[Start of section]

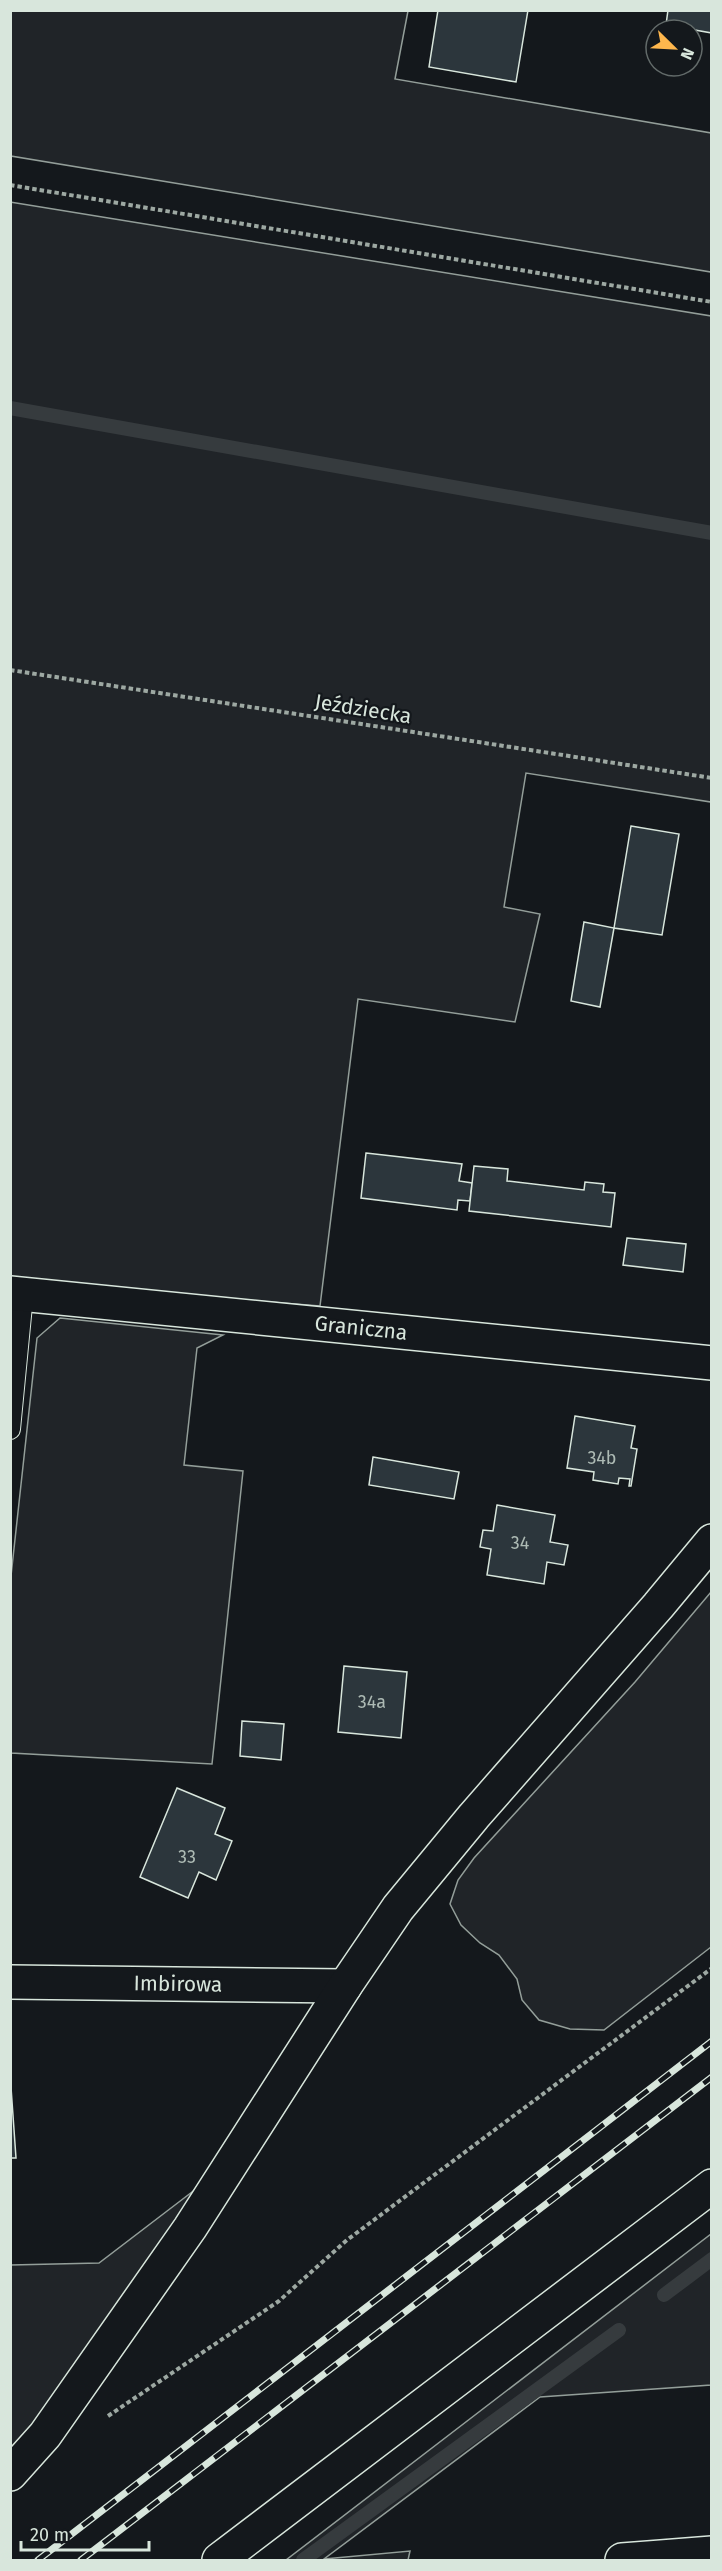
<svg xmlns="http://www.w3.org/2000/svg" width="722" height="2571" font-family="'Fira Sans',sans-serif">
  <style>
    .green { fill: #202428; stroke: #939e99; stroke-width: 1.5 }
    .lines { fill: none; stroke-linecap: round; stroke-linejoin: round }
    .stream { stroke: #363b3e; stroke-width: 14 }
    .building { fill: #2c363c; stroke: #d8e6dc; stroke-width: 1.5 }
    .lane-casing { stroke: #d8e6dc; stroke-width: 22 }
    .street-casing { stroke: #d8e6dc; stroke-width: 36 }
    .path { stroke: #9da8a2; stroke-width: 4; stroke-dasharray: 4.5 3; stroke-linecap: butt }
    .lane { stroke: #14181c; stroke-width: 20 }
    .street { stroke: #14181c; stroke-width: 33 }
    .rail-casing { stroke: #d8e6dc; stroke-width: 7 }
    .rail { stroke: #14181c; stroke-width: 4.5; stroke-dasharray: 14; stroke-linecap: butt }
    .labels { text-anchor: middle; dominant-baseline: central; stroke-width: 4.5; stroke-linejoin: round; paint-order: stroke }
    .number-label { font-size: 18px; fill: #adbab4 }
    .street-label { font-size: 21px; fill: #d8e6dc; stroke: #14181c }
  </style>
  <rect width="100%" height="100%" fill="#14181c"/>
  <!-- green -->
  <g class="green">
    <polygon points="10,11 408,11 395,79 711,133 711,272 11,156"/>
    <polygon points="10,202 711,316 711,802 526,773 504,907 540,914 515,1022 358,999 320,1306 11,1281"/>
    <polygon points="60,1318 223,1335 197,1348 184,1465 243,1471 212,1764 11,1753 11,1576 37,1338"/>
    <polygon points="711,1592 711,1947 604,2030 570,2029 539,2020 522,2000 517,1979 499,1955 480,1943 461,1925 450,1904 458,1880 474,1858 635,1682"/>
    <polygon points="192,2192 188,2211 115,2316 11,2453 11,2265 99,2263"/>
    <polygon points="711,2234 711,2385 540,2397 324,2559 410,2551 408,2560 286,2560"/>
  </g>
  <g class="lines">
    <!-- stream -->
    <g class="stream">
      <polyline points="10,408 712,533"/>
      <polyline points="664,2295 712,2259"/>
      <polyline points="303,2560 619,2330"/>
    </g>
  </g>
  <!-- building -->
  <g class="building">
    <polygon points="438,10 528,10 516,82 429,67"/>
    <polygon points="668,10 712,10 712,33 666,25"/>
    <polygon points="631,826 679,834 662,935 614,928"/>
    <polygon points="584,922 614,928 600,1007 571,1001"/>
    <polygon points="366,1153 462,1164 459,1181 472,1183 470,1201 458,1200 457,1210 361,1198"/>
    <polygon points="474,1166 508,1169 507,1181 584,1190 585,1182 604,1184 603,1192 615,1193 611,1227 469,1211"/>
    <polygon points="627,1238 686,1244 683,1272 623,1265"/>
    <polygon points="575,1416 635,1426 631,1448 637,1449 631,1486 629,1486 630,1479 619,1478 618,1484 593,1480 594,1472 567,1468"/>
    <polygon points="373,1457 459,1472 454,1499 369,1485"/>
    <polygon points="497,1505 555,1515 550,1542 568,1545 564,1565 547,1562 544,1584 487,1575 491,1549 480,1547 483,1530 493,1531"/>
    <polygon points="344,1666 407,1672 401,1738 338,1732"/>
    <polygon points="242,1721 284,1724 281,1760 240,1756"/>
    <polygon points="177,1788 225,1808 215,1834 232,1841 216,1880 199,1872 188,1898 140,1877"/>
    <polygon points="10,2073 16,2158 10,2158"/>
  </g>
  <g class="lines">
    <defs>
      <polyline id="lane" points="10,1429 23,1295"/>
      <g id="street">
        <polyline points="10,1293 712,1363"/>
        <polyline points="10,1982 345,1986"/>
        <polyline points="10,2474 45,2435 190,2228 345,1986 398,1908 474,1816 658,1606 712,1541"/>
        <polyline points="219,2560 712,2186"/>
        <polyline points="622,2560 712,2553"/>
      </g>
    </defs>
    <!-- lane casing -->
    <use href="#lane" class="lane-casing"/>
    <!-- street casing -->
    <use href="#street" class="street-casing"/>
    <!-- path -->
    <g class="path">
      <polyline points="10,185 712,302"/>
      <polyline points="10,670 712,778"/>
      <polyline points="108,2416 279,2301 347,2240 712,1968"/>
    </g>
    <!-- lane -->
    <use href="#lane" class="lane"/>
    <!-- street -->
    <use href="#street" class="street"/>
    <defs>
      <g id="rail">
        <polyline points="38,2560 712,2041"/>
        <polyline points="81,2560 712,2077"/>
      </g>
    </defs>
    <!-- rail casing -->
    <use href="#rail" class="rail-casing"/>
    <!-- rail -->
    <use href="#rail" class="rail"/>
  </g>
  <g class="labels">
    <!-- number labels -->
    <g class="number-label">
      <text x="602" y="1458">34b</text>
      <text x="520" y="1543">34</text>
      <text x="372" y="1702">34a</text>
      <text x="187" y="1857">33</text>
    </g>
    <!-- street labels -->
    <g class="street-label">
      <text transform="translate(363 709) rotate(9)">Jeździecka</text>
      <text transform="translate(361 1328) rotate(6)">Graniczna</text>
      <text transform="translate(178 1984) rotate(1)">Imbirowa</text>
    </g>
  </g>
  <!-- border -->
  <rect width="722" height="2571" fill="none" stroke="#d8e6dc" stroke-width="24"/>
  <!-- north arrow -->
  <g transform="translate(674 48) rotate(114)"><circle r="28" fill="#14181c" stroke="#626a69" stroke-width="1.5"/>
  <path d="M0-4.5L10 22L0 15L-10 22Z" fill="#ffb74d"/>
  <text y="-9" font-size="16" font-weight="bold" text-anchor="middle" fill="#d8e6dc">N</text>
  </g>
  <!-- scale -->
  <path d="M21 2541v9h128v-9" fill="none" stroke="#d8e6dc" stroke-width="3"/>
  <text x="30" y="2541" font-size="18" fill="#d8e6dc" stroke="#14181c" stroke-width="4.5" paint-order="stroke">20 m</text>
</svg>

[End of section]

Print the whole listing exactly, please, and keep any images out of it.

<svg xmlns="http://www.w3.org/2000/svg" width="722" height="2571" font-family="'Fira Sans',sans-serif">
  <style>
    .green { fill: #202428; stroke: #939e99; stroke-width: 1.5 }
    .lines { fill: none; stroke-linecap: round; stroke-linejoin: round }
    .stream { stroke: #363b3e; stroke-width: 14 }
    .building { fill: #2c363c; stroke: #d8e6dc; stroke-width: 1.5 }
    .lane-casing { stroke: #d8e6dc; stroke-width: 22 }
    .street-casing { stroke: #d8e6dc; stroke-width: 36 }
    .path { stroke: #9da8a2; stroke-width: 4; stroke-dasharray: 4.5 3; stroke-linecap: butt }
    .lane { stroke: #14181c; stroke-width: 20 }
    .street { stroke: #14181c; stroke-width: 33 }
    .rail-casing { stroke: #d8e6dc; stroke-width: 7 }
    .rail { stroke: #14181c; stroke-width: 4.5; stroke-dasharray: 14; stroke-linecap: butt }
    .labels { text-anchor: middle; dominant-baseline: central; stroke-width: 4.5; stroke-linejoin: round; paint-order: stroke }
    .number-label { font-size: 18px; fill: #adbab4 }
    .street-label { font-size: 21px; fill: #d8e6dc; stroke: #14181c }
  </style>
  <rect width="100%" height="100%" fill="#14181c"/>
  <!-- green -->
  <g class="green">
    <polygon points="10,11 408,11 395,79 711,133 711,272 11,156"/>
    <polygon points="10,202 711,316 711,802 526,773 504,907 540,914 515,1022 358,999 320,1306 11,1281"/>
    <polygon points="60,1318 223,1335 197,1348 184,1465 243,1471 212,1764 11,1753 11,1576 37,1338"/>
    <polygon points="711,1592 711,1947 604,2030 570,2029 539,2020 522,2000 517,1979 499,1955 480,1943 461,1925 450,1904 458,1880 474,1858 635,1682"/>
    <polygon points="192,2192 188,2211 115,2316 11,2453 11,2265 99,2263"/>
    <polygon points="711,2234 711,2385 540,2397 324,2559 410,2551 408,2560 286,2560"/>
  </g>
  <g class="lines">
    <!-- stream -->
    <g class="stream">
      <polyline points="10,408 712,533"/>
      <polyline points="664,2295 712,2259"/>
      <polyline points="303,2560 619,2330"/>
    </g>
  </g>
  <!-- building -->
  <g class="building">
    <polygon points="438,10 528,10 516,82 429,67"/>
    <polygon points="668,10 712,10 712,33 666,25"/>
    <polygon points="631,826 679,834 662,935 614,928"/>
    <polygon points="584,922 614,928 600,1007 571,1001"/>
    <polygon points="366,1153 462,1164 459,1181 472,1183 470,1201 458,1200 457,1210 361,1198"/>
    <polygon points="474,1166 508,1169 507,1181 584,1190 585,1182 604,1184 603,1192 615,1193 611,1227 469,1211"/>
    <polygon points="627,1238 686,1244 683,1272 623,1265"/>
    <polygon points="575,1416 635,1426 631,1448 637,1449 631,1486 629,1486 630,1479 619,1478 618,1484 593,1480 594,1472 567,1468"/>
    <polygon points="373,1457 459,1472 454,1499 369,1485"/>
    <polygon points="497,1505 555,1515 550,1542 568,1545 564,1565 547,1562 544,1584 487,1575 491,1549 480,1547 483,1530 493,1531"/>
    <polygon points="344,1666 407,1672 401,1738 338,1732"/>
    <polygon points="242,1721 284,1724 281,1760 240,1756"/>
    <polygon points="177,1788 225,1808 215,1834 232,1841 216,1880 199,1872 188,1898 140,1877"/>
    <polygon points="10,2073 16,2158 10,2158"/>
  </g>
  <g class="lines">
    <defs>
      <polyline id="lane" points="10,1429 23,1295"/>
      <g id="street">
        <polyline points="10,1293 712,1363"/>
        <polyline points="10,1982 345,1986"/>
        <polyline points="10,2474 45,2435 190,2228 345,1986 398,1908 474,1816 658,1606 712,1541"/>
        <polyline points="219,2560 712,2186"/>
        <polyline points="622,2560 712,2553"/>
      </g>
    </defs>
    <!-- lane casing -->
    <use href="#lane" class="lane-casing"/>
    <!-- street casing -->
    <use href="#street" class="street-casing"/>
    <!-- path -->
    <g class="path">
      <polyline points="10,185 712,302"/>
      <polyline points="10,670 712,778"/>
      <polyline points="108,2416 279,2301 347,2240 712,1968"/>
    </g>
    <!-- lane -->
    <use href="#lane" class="lane"/>
    <!-- street -->
    <use href="#street" class="street"/>
    <defs>
      <g id="rail">
        <polyline points="38,2560 712,2041"/>
        <polyline points="81,2560 712,2077"/>
      </g>
    </defs>
    <!-- rail casing -->
    <use href="#rail" class="rail-casing"/>
    <!-- rail -->
    <use href="#rail" class="rail"/>
  </g>
  <g class="labels">
    <!-- number labels -->
    <g class="number-label">
      <text x="602" y="1458">34b</text>
      <text x="520" y="1543">34</text>
      <text x="372" y="1702">34a</text>
      <text x="187" y="1857">33</text>
    </g>
    <!-- street labels -->
    <g class="street-label">
      <text transform="translate(363 709) rotate(9)">Jeździecka</text>
      <text transform="translate(361 1328) rotate(6)">Graniczna</text>
      <text transform="translate(178 1984) rotate(1)">Imbirowa</text>
    </g>
  </g>
  <!-- border -->
  <rect width="722" height="2571" fill="none" stroke="#d8e6dc" stroke-width="24"/>
  <!-- north arrow -->
  <g transform="translate(674 48) rotate(114)"><circle r="28" fill="#14181c" stroke="#626a69" stroke-width="1.5"/>
  <path d="M0-4.5L10 22L0 15L-10 22Z" fill="#ffb74d"/>
  <text y="-9" font-size="16" font-weight="bold" text-anchor="middle" fill="#d8e6dc">N</text>
  </g>
  <!-- scale -->
  <path d="M21 2541v9h128v-9" fill="none" stroke="#d8e6dc" stroke-width="3"/>
  <text x="30" y="2541" font-size="18" fill="#d8e6dc" stroke="#14181c" stroke-width="4.5" paint-order="stroke">20 m</text>
</svg>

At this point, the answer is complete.